Reproduce only the lines below from the line containing "конкурса воплотили в жизнь в" to the line containing "o Franco Parenti", exactly as written, with both end lines kept. Omit the pictures.

Saved data entries >>
-=-=-

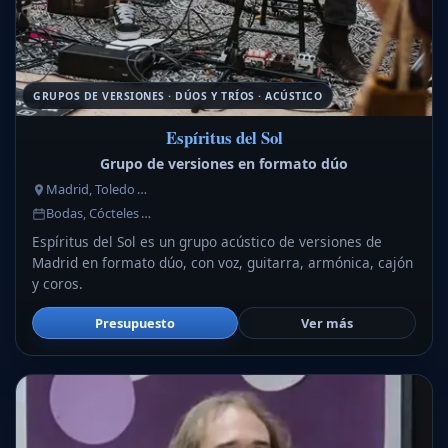
GRUPOS DE VERSIONES · DÚOS Y TRÍOS · ACÚSTICO
Espíritus del Sol
Grupo de versiones en formato dúo
Madrid, Toledo …
Bodas, Cócteles …
Espíritus del Sol es un grupo acústico de versiones de
Madrid en formato dúo, con voz, guitarra, armónica, cajón
y coros.
Presupuesto
Ver más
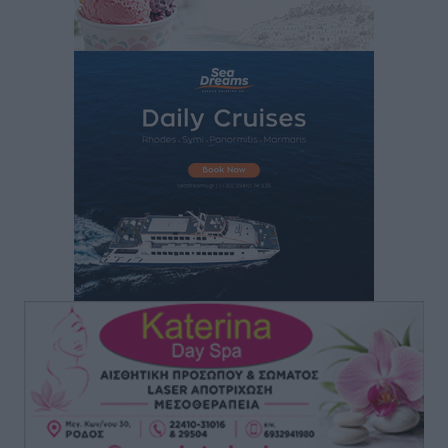
Τα φοιτητικά ενοίκια «τινάζουν στον αέρα» τους
οικογενειακούς προϋπολογισμούς
Ειδήσεις
•
πριν 9 ώρες
Δύο νέοι ξενώνες παραδόθηκαν στις Ένοπλες
Δυνάμεις στη νήσο Ρω
Τοπικές Ειδήσεις
•
πριν 9 ώρες
Συνεχίζεται η έξοδος του Αυγούστου – Πάνω από
34.000 αναχωρούν σήμερα μόνο από τον Πειραιά
Ειδήσεις
•
πριν 9 ώρες
Μόνιμες θέσεις στους παιδικούς σταθμούς: Οι
προϋποθέσεις, η 24μηνη εμπειρία και οι προθεσμίες
για τους δήμους
Τοπικές Ειδήσεις
•
πριν 9 ώρες
Δεύτερη πηγή εισοδήματος για τους επαγγελματίες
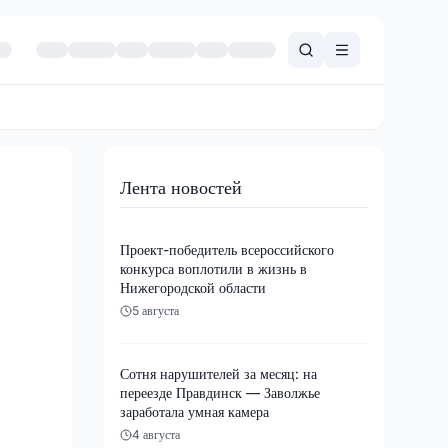
Лента новостей
Проект-победитель всероссийского
конкурса воплотили в жизнь в
Нижегородской области
5 августа
Сотня нарушителей за месяц: на
переезде Правдинск — Заволжье
заработала умная камера
4 августа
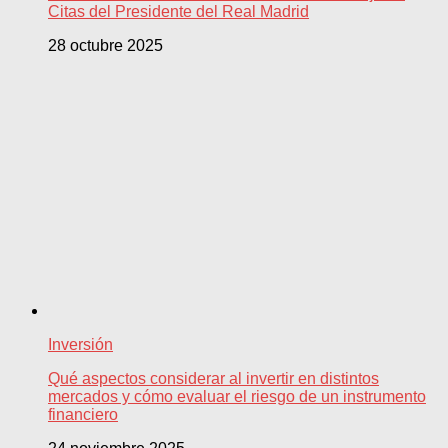
Citas del Presidente del Real Madrid
28 octubre 2025
Inversión
Qué aspectos considerar al invertir en distintos
mercados y cómo evaluar el riesgo de un instrumento
financiero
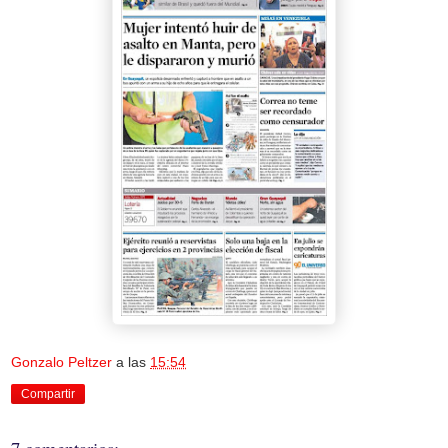
Gonzalo Peltzer
a las
15:54
Compartir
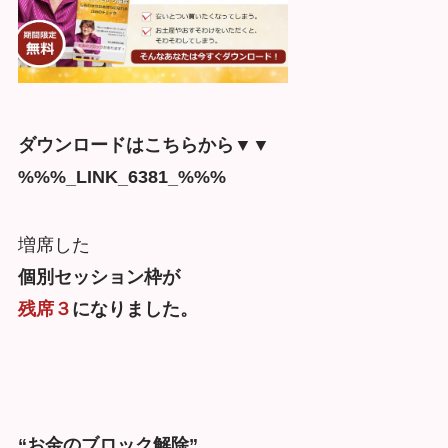
ダウンロードはこちらから▼▼
%%%_LINK_6381_%%%
増席した
個別セッション枠が
残席３
になりました。
“お金のブロック解除”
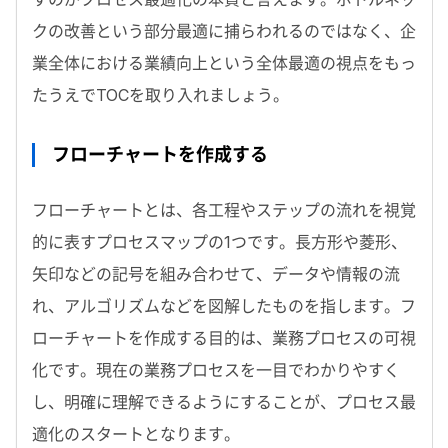
クの改善という部分最適に捕らわれるのではなく、企
業全体における業績向上という全体最適の視点をもっ
たうえでTOCを取り入れましょう。
フローチャートを作成する
フローチャートとは、各工程やステップの流れを視覚
的に表すプロセスマップの1つです。長方形や菱形、
矢印などの記号を組み合わせて、データや情報の流
れ、アルゴリズムなどを図解したものを指します。フ
ローチャートを作成する目的は、業務プロセスの可視
化です。現在の業務プロセスを一目でわかりやすく
し、明確に理解できるようにすることが、プロセス最
適化のスタートとなります。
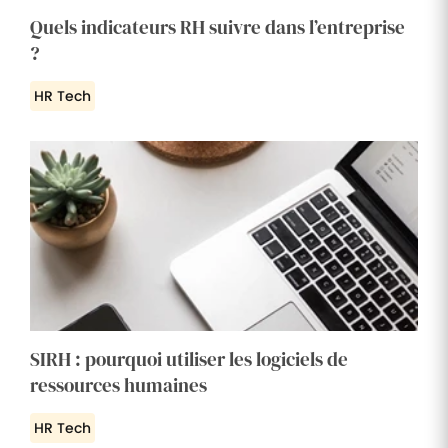
Quels indicateurs RH suivre dans l’entreprise
?
HR Tech
SIRH : pourquoi utiliser les logiciels de
ressources humaines
HR Tech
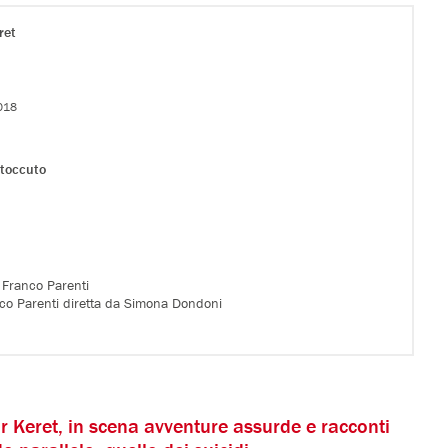
ret
2018
Stoccuto
o Franco Parenti
anco Parenti diretta da Simona Dondoni
gar Keret, in scena avventure assurde e racconti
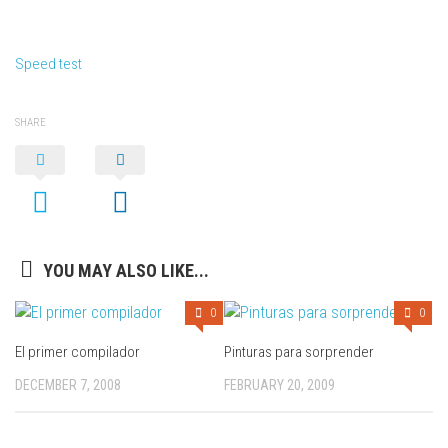
Speed test
SHARE
YOU MAY ALSO LIKE...
0
0
El primer compilador
Pinturas para sorprender
DECEMBER 7, 2008
FEBRUARY 20, 2009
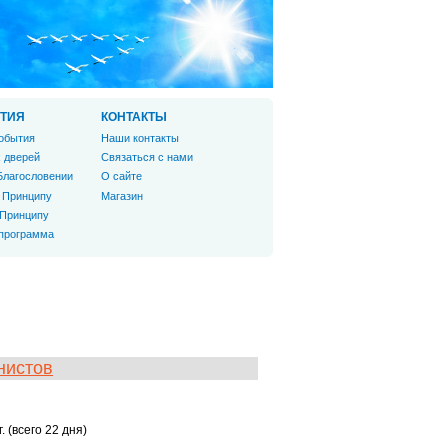
ТИЯ
КОНТАКТЫ
обытия
Наши контакты
 дверей
Связаться с нами
Благословении
О сайте
 Принципу
Магазин
 Принципу
 программа
нистов
 (всего 22 дня)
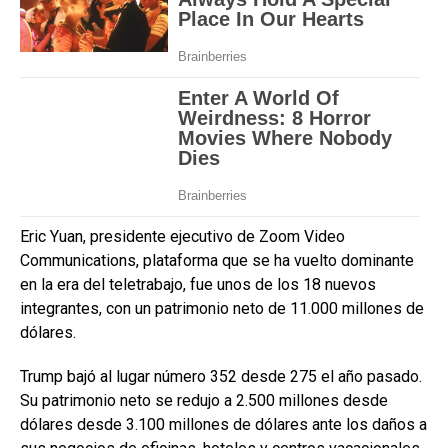
Eric Yuan, presidente ejecutivo de Zoom Video
Communications, plataforma que se ha vuelto dominante
en la era del teletrabajo, fue unos de los 18 nuevos
integrantes, con un patrimonio neto de 11.000 millones de
dólares.
Trump bajó al lugar número 352 desde 275 el año pasado.
Su patrimonio neto se redujo a 2.500 millones desde
dólares desde 3.100 millones de dólares ante los daños a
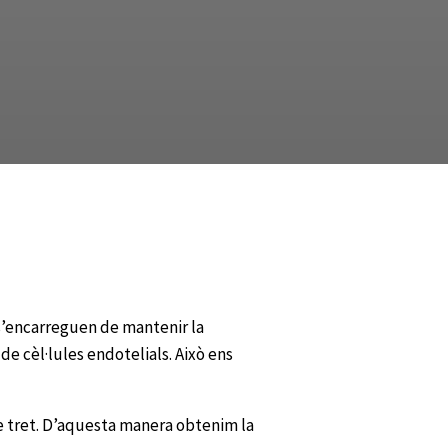
e s’encarreguen de mantenir la
e cèl·lules endotelials. Això ens
le tret. D’aquesta manera obtenim la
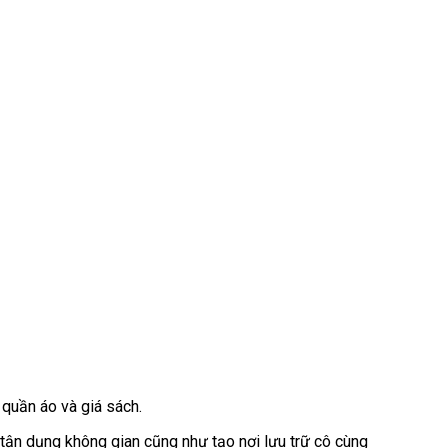
 quần áo và giá sách.
tận dụng không gian cũng như tạo nơi lưu trữ cô cùng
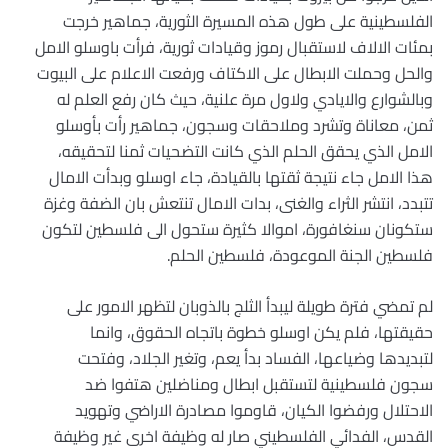
الفلسطينية على طول هذه المسيرة الثورية، جماهير خرجت
بمئات الالاف لاستقبال رموز وقيادات ثورية، فرأت باوسلو الامل
والحل وحملت الابطال على الاكتاف ورفعت الاعلام على البيوت
وبالشوارع والايادي ولاول مرة علنية، حيث كان رفع العلم له
ثمن، معاناة وتشرد وملاحقات وسجون، جماهير رأت بأوسلو
الامل الذي يحقق الحلم الذي كانت التضحيات ثمنا لتحقيقه،
هذا الامل جاء نتيجة ثقتها بالقيادة، جاء اوسلو وبدأت الامال
تتبدد، انتشر الثراء والغنى، بدات الامال تنتعش بان الضفة وغزة
ستكونان سنغافورة، اموالا كثيرة ستحول الى فلسطين لتكون
فلسطين الجنة الموعودة، فلسطين الحلم.
لم تمضي فترة طويلة ليبدأ الثلج بالذوبان لتظهر الامور على
حقيقتها، فلم يكن اوسلو خطوة باتجاه الحقوق، وانما
لتبديدها وضياعها، الفساد بدأ يعم، وتغير الجلاد، وفتحت
سجون فلسطينية لتستقبل ابطال ومناضلين هتفوا ضد
الاحتلال ورفضوا الكيان، قاوموا مصادرة الاراضي وتهويد
القدس، الفدائي الفلسطيني صار له وظيفة اخرى غير وظيفة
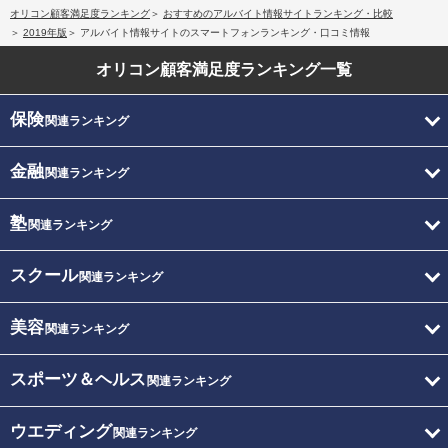
オリコン顧客満足度ランキング
おすすめのアルバイト情報サイトランキング・比較
2019年版
アルバイト情報サイトのスマートフォンランキング・口コミ情報
オリコン顧客満足度
ランキング一覧
保険
関連ランキング
金融
関連ランキング
塾
関連ランキング
スクール
関連ランキング
美容
関連ランキング
スポーツ＆ヘルス
関連ランキング
ウエディング
関連ランキング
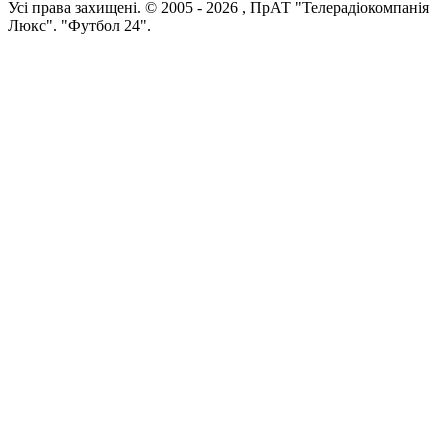
Усi права захищенi. © 2005 -
2026
, ПрАТ "Телерадіокомпанія
Люкс". "Футбол 24".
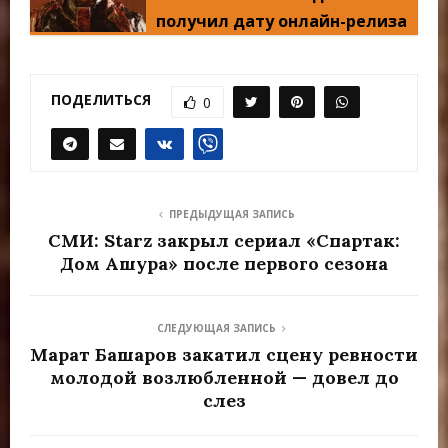
получил дату онлайн-релиза
ПОДЕЛИТЬСЯ
0
ПРЕДЫДУЩАЯ ЗАПИСЬ
СМИ: Starz закрыл сериал «Спартак:
Дом Ашура» после первого сезона
СЛЕДУЮЩАЯ ЗАПИСЬ
Марат Башаров закатил сцену ревности
молодой возлюбленной — довел до
слез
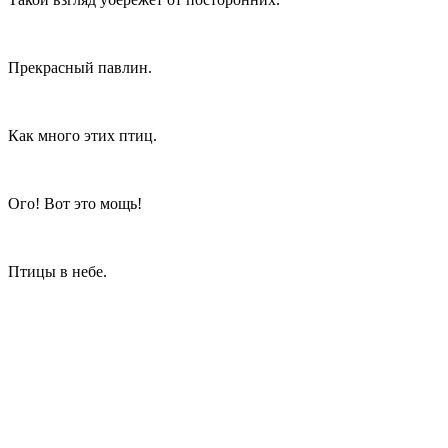
Прекрасный павлин.
Как много этих птиц.
Ого! Вот это мощь!
Птицы в небе.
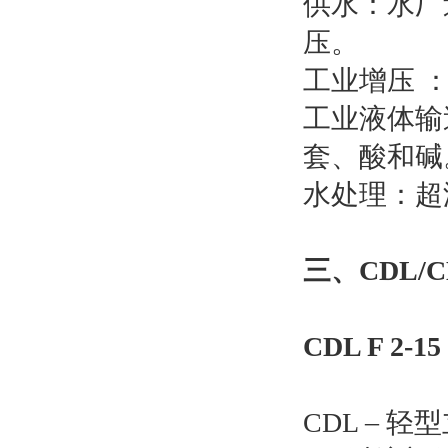
供水：水厂
压。
工业增压 
工业液体输
套、酸和碱
水处理：超
三、
CDL
CDL F 2-15
CDL – 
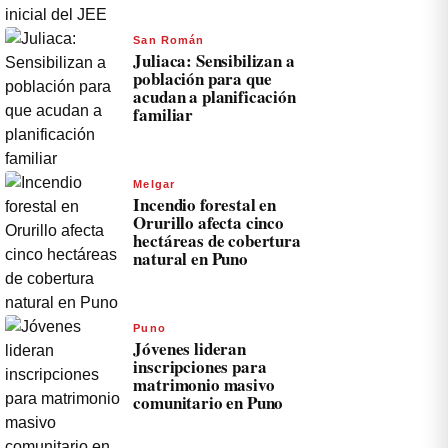
San Román
Juliaca: Sensibilizan a
población para que
acudan a planificación
familiar
Melgar
Incendio forestal en
Orurillo afecta cinco
hectáreas de cobertura
natural en Puno
Puno
Jóvenes lideran
inscripciones para
matrimonio masivo
comunitario en Puno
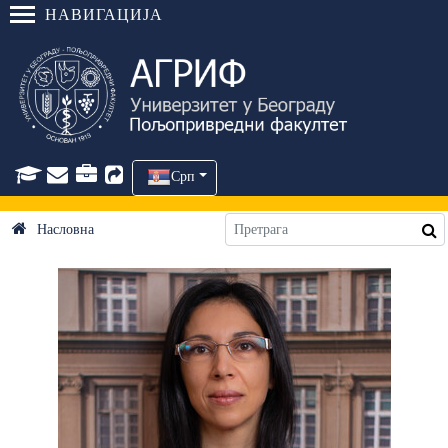
НАВИГАЦИЈА
Срп
Насловна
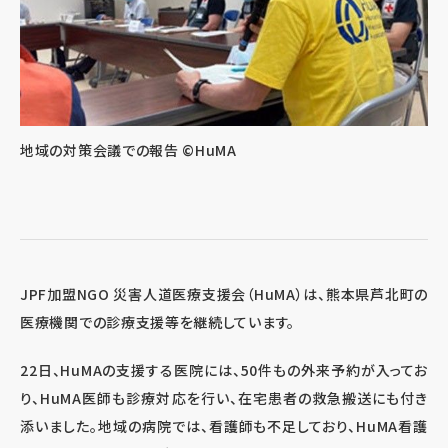
地域の対策会議での報告 ©HuMA
JPF加盟NGO 災害人道医療支援会（HuMA）は、熊本県芦北町の
医療機関での診療支援等を継続しています。
22日、HuMAの支援する医院には、50件もの外来予約が入ってお
り、HuMA医師も診療対応を行い、在宅患者の救急搬送にも付き
添いました。地域の病院では、看護師も不足しており、HuMA看護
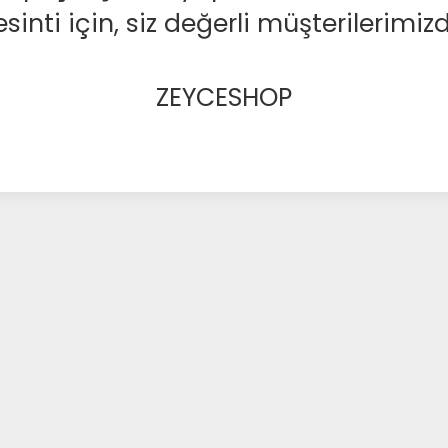
nti için, siz değerli müşterilerimizd
ZEYCESHOP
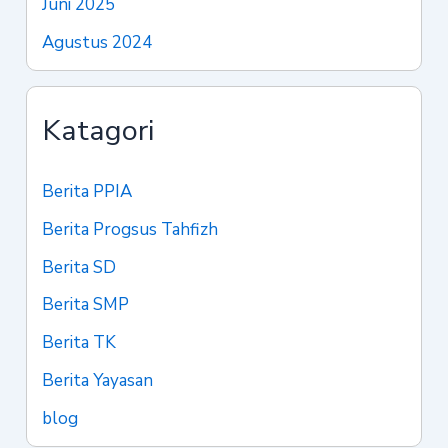
Juni 2025
Agustus 2024
Katagori
Berita PPIA
Berita Progsus Tahfizh
Berita SD
Berita SMP
Berita TK
Berita Yayasan
blog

-=-=-

Answer for this exercise >>
конкурса воплотили в жизнь в
Нижегородской области
5 августа
Сотня нарушителей за месяц: на
переезде Правдинск — Заволжье
заработала умная камера
4 августа
Citas del Presidente del Real Madrid
28 octubre 2025
Inversión
Qué aspectos considerar al invertir en distintos
mercados y cómo evaluar el riesgo de un instrumento
financiero
Gonzalo Peltzer
a las
15:54
Compartir
ダウンロードはこちらから▼▼
%%%_LINK_6381_%%%
増席した
個別セッション枠が
残席３
になりました。
“お金のブロック解除”
クの改善という部分最適に捕らわれるのではなく、企
業全体における業績向上という全体最適の視点をもっ
たうえでTOCを取り入れましょう。
フローチャートを作成する
フローチャートとは、各工程やステップの流れを視覚
的に表すプロセスマップの1つです。長方形や菱形、
矢印などの記号を組み合わせて、データや情報の流
れ、アルゴリズムなどを図解したものを指します。フ
ローチャートを作成する目的は、業務プロセスの可視
化です。現在の業務プロセスを一目でわかりやすく
し、明確に理解できるようにすることが、プロセス最
適化のスタートとなります。
Quels indicateurs RH suivre dans l’entreprise
?
HR Tech
SIRH : pourquoi utiliser les logiciels de
ressources humaines
HR Tech
ret
2018
Stoccuto
o Franco Parenti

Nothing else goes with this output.